Department of Genetics, Evolution and Environment, University College London, London WC1E 6BT, UK.
Syst Biol. 2022 Aug 10;71(5):1159-1177. doi: 10.1093/sysbio/syac009.
Introgressive hybridization plays a key role in adaptive evolution and species diversification in many groups of species. However, frequent hybridization and gene flow between species make estimation of the species phylogeny and key population parameters challenging. Here, we show that by accounting for phasing and using full-likelihood methods, introgression histories and population parameters can be estimated reliably from whole-genome sequence data. We employ the multispecies coalescent (MSC) model with and without gene flow to infer the species phylogeny and cross-species introgression events using genomic data from six members of the erato-sara clade of Heliconius butterflies. The methods naturally accommodate random fluctuations in genealogical history across the genome due to deep coalescence. To avoid heterozygote phasing errors in haploid sequences commonly produced by genome assembly methods, we process and compile unphased diploid sequence alignments and use analytical methods to average over uncertainties in heterozygote phase resolution. There is robust evidence for introgression across the genome, both among distantly related species deep in the phylogeny and between sister species in shallow parts of the tree. We obtain chromosome-specific estimates of key population parameters such as introgression directions, times and probabilities, as well as species divergence times and population sizes for modern and ancestral species. We confirm ancestral gene flow between the sara clade and an ancestral population of Heliconius telesiphe, a likely hybrid speciation origin for Heliconius hecalesia, and gene flow between the sister species Heliconius erato and Heliconius himera. Inferred introgression among ancestral species also explains the history of two chromosomal inversions deep in the phylogeny of the group. This study illustrates how a full-likelihood approach based on the MSC makes it possible to extract rich historical information of species divergence and gene flow from genomic data. [3s; bpp; gene flow; Heliconius; hybrid speciation; introgression; inversion; multispecies coalescent].

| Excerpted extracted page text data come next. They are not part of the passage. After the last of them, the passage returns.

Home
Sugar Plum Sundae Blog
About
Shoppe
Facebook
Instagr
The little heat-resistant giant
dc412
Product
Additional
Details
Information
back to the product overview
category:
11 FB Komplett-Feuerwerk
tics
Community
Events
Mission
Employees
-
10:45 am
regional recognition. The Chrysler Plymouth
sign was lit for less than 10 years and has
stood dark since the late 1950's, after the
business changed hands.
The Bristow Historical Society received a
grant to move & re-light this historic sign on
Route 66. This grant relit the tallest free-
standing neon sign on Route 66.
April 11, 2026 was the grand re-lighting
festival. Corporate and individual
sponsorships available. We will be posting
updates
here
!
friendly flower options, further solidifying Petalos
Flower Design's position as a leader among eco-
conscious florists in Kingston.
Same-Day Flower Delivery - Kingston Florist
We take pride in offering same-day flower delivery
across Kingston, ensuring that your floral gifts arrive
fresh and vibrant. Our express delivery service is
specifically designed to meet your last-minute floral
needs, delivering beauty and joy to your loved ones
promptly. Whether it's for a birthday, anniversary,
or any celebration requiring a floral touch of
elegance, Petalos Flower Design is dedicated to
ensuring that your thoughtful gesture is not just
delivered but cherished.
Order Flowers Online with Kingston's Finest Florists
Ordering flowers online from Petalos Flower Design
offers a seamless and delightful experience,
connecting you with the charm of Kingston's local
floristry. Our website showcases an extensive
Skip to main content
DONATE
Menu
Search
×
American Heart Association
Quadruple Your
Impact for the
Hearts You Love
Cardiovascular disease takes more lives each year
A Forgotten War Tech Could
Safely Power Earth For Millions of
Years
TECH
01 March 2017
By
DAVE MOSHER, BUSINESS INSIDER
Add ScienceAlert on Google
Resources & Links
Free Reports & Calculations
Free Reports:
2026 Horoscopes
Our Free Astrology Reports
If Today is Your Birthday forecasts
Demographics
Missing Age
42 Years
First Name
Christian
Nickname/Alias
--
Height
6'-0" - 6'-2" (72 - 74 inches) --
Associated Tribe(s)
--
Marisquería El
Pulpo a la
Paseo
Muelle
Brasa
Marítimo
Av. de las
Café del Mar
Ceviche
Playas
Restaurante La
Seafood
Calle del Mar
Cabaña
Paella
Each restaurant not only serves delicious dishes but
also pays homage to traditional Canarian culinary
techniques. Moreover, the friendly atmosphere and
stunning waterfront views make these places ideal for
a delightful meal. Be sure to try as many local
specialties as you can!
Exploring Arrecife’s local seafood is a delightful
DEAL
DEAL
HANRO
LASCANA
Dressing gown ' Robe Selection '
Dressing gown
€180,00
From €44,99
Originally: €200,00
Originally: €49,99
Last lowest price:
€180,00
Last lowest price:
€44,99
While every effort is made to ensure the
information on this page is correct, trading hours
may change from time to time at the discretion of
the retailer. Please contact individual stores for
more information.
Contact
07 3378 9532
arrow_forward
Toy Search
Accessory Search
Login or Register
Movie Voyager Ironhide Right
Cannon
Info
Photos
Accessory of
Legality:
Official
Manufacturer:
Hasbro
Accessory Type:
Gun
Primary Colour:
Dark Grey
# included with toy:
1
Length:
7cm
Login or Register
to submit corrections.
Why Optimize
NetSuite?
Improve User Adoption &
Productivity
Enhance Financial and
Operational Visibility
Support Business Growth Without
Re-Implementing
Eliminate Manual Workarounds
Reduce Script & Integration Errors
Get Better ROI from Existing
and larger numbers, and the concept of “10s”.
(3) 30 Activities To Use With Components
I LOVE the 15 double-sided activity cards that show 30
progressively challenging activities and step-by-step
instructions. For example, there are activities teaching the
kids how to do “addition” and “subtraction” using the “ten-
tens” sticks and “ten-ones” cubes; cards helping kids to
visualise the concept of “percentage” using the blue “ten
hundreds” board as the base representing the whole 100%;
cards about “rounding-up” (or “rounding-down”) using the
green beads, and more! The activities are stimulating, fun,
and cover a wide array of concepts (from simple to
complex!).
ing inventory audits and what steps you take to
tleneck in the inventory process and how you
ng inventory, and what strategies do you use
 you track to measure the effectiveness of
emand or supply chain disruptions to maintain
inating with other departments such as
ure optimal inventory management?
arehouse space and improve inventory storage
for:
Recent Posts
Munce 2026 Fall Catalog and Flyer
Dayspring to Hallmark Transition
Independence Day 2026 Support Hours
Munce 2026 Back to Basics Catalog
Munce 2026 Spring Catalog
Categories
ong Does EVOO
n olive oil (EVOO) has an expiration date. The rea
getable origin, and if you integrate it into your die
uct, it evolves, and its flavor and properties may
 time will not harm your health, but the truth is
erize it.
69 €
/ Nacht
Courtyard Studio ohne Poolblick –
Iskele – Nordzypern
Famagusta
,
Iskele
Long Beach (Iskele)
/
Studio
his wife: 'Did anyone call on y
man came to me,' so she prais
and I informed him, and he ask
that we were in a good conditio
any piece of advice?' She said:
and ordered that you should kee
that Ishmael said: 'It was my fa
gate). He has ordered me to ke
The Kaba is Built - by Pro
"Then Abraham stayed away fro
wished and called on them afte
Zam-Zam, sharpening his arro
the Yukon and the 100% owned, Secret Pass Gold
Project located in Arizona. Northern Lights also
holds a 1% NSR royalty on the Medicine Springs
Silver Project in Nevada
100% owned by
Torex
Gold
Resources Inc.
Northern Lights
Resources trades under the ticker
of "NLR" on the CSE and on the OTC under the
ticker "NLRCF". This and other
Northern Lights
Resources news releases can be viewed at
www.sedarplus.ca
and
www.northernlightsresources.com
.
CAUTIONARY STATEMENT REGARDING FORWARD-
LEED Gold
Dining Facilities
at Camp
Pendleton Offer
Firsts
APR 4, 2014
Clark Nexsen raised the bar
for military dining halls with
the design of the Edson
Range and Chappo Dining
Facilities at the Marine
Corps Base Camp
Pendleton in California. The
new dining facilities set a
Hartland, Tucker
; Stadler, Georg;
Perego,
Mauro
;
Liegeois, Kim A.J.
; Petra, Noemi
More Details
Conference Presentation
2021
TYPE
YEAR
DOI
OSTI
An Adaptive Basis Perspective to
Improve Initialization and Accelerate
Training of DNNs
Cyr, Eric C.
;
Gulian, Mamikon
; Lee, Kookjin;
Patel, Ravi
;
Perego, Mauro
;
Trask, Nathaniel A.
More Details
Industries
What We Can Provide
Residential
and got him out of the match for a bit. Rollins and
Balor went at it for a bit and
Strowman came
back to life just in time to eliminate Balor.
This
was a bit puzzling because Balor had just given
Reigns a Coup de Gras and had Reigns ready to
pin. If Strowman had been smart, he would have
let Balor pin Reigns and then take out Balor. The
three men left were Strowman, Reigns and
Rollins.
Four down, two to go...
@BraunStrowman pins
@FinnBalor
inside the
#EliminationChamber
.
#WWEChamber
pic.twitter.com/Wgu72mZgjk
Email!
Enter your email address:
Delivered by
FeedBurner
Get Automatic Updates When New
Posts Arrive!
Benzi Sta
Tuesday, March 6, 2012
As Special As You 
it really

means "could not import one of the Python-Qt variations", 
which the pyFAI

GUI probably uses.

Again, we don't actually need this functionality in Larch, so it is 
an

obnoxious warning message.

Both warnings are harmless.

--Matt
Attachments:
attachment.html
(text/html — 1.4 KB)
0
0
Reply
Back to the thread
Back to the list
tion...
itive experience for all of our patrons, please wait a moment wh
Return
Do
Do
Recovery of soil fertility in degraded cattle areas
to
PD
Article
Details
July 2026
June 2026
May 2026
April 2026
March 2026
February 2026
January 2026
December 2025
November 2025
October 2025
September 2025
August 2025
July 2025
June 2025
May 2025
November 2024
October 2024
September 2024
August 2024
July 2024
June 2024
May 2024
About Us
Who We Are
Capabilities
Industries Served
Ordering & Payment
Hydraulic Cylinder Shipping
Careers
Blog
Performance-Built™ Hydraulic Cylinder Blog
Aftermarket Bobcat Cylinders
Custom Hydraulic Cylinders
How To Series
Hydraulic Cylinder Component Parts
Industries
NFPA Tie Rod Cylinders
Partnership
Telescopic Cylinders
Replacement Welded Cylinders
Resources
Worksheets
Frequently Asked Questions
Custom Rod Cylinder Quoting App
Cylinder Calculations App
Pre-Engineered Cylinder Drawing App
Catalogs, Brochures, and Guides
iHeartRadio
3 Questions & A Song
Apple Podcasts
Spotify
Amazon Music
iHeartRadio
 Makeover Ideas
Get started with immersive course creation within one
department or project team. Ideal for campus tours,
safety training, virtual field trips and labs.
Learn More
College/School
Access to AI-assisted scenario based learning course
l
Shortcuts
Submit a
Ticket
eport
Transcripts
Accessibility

渐渗杂交在许多物种群体的适应性进化和物种多样化中起着关键作用。然而,物种之间频繁的杂交和基因流动使得估计物种系统发育和关键种群参数具有挑战性。在这里,我们表明,通过考虑相位并使用全似然方法,可以从全基因组序列数据中可靠地估计渐渗历史和种群参数。我们使用带有和不带有基因流动的多物种合并(MSC)模型,使用来自 6 种 Heliconius 蝴蝶的 erato-sara 支系的基因组数据推断物种系统发育和跨物种渐渗事件。该方法自然适应了由于深合并而导致基因组中谱系历史随机波动的情况。为了避免由于基因组组装方法通常产生的单倍体序列中的杂合子相位错误,我们处理和编译未相位的二倍体序列比对,并使用分析方法平均异质相位分辨率的不确定性。有强有力的证据表明整个基因组中存在渐渗现象,包括在系统发育深处的远缘物种之间以及在树浅部的姐妹物种之间。我们获得了关键种群参数的染色体特异性估计,例如渐渗方向、时间和概率,以及现代和祖先物种的物种分歧时间和种群大小。我们证实了 sara 支系与 Heliconius telesiphe 的祖先种群之间的祖先基因流,这可能是 Heliconius hecalesia 杂种形成的起源,以及姐妹物种 Heliconius erato 和 Heliconius himera 之间的基因流。推断出的祖先物种之间的渐渗现象也解释了该群体系统发育中两个染色体倒位的历史。本研究说明了基于 MSC 的全似然方法如何从基因组数据中提取物种分歧和基因流动的丰富历史信息。[3s; bpp; 基因流动; Heliconius; 杂种形成; 渐渗; 倒位; 多物种合并]。